Dances with Redwoods

What led you to believe that child was afraid of you over hair and skin color?


I don't want to detract from Elaine's article, and go off on a different focus. In answer to Dances with Redwoods, I just assumed the child was afraid of how I looked, as I was speaking to the child in a soothing tone of voice trying to get a hold of his hand. He looked to be about 3 or 4 years and very fair, blonde hair and blue eyes, he seemed very frighten of me. I was only around 16 years of age, it was a long, long time ago and that was my assumption as being a child myself back then. Though I meant the child no harm, myself I was barely 4 feet tall back then and I was very small for my age, I weighed 72 pounds wet if that much, the memory just stayed with me as being the reason the child had recoiled from me in fear. The good thing he was reunited with his parents, that was good enough for me.
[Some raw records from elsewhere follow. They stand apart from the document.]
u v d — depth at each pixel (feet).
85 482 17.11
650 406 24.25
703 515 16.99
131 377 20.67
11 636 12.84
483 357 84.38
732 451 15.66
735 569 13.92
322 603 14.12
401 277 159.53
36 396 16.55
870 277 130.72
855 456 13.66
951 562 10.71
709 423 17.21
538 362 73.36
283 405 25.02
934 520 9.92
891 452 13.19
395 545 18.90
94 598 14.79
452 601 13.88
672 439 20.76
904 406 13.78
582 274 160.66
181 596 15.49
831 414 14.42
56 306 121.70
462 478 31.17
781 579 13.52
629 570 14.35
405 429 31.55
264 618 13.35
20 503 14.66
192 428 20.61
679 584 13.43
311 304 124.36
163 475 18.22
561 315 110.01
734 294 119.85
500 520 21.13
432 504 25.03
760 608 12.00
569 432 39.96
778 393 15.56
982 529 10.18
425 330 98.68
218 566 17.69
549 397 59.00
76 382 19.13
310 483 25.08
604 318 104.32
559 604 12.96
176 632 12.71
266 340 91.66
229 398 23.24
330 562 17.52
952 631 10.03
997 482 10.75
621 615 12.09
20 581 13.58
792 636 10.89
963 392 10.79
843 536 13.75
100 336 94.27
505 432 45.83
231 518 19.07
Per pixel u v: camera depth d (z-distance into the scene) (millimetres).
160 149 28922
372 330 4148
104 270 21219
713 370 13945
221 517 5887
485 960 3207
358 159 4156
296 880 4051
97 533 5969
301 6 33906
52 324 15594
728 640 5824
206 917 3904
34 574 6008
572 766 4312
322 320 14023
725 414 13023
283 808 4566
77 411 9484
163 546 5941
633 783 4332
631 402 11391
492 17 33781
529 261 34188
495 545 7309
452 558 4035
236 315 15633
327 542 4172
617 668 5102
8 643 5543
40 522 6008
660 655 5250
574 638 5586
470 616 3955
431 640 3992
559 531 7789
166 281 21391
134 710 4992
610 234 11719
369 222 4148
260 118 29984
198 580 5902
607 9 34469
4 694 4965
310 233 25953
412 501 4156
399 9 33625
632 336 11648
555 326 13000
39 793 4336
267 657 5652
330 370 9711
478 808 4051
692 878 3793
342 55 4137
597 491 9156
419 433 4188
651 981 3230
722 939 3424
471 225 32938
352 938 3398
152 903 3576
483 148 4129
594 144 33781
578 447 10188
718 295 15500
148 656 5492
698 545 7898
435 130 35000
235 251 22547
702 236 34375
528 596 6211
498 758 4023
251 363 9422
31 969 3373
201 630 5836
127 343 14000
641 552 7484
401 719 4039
Thanks for the memories, and I would like to add the workers who meet at Marty's Cafe.
Sheriff Bob Hummel, Jim Beard, and the boys at Davis auto parts, Slick Henderson and every kid remember Ron Eberall.
That was a time when men took responsibility for the growth of their children, their work and their town. If you want to know how great these men took their responsibility look at their children and forgive me for forgetting some. The Bergreens, Buller's, Prouty, Plummer, Hesler, Beeler, Eberall, Alexander, Bladine, Celler, and so many more Like Ross, Hanson, Dillon, Shummway, and look at the education we received in the 50's and 60's I would guess over 70% went on to military, trade school and college.
It all starts with men and women who take a part and responsibility in their communities.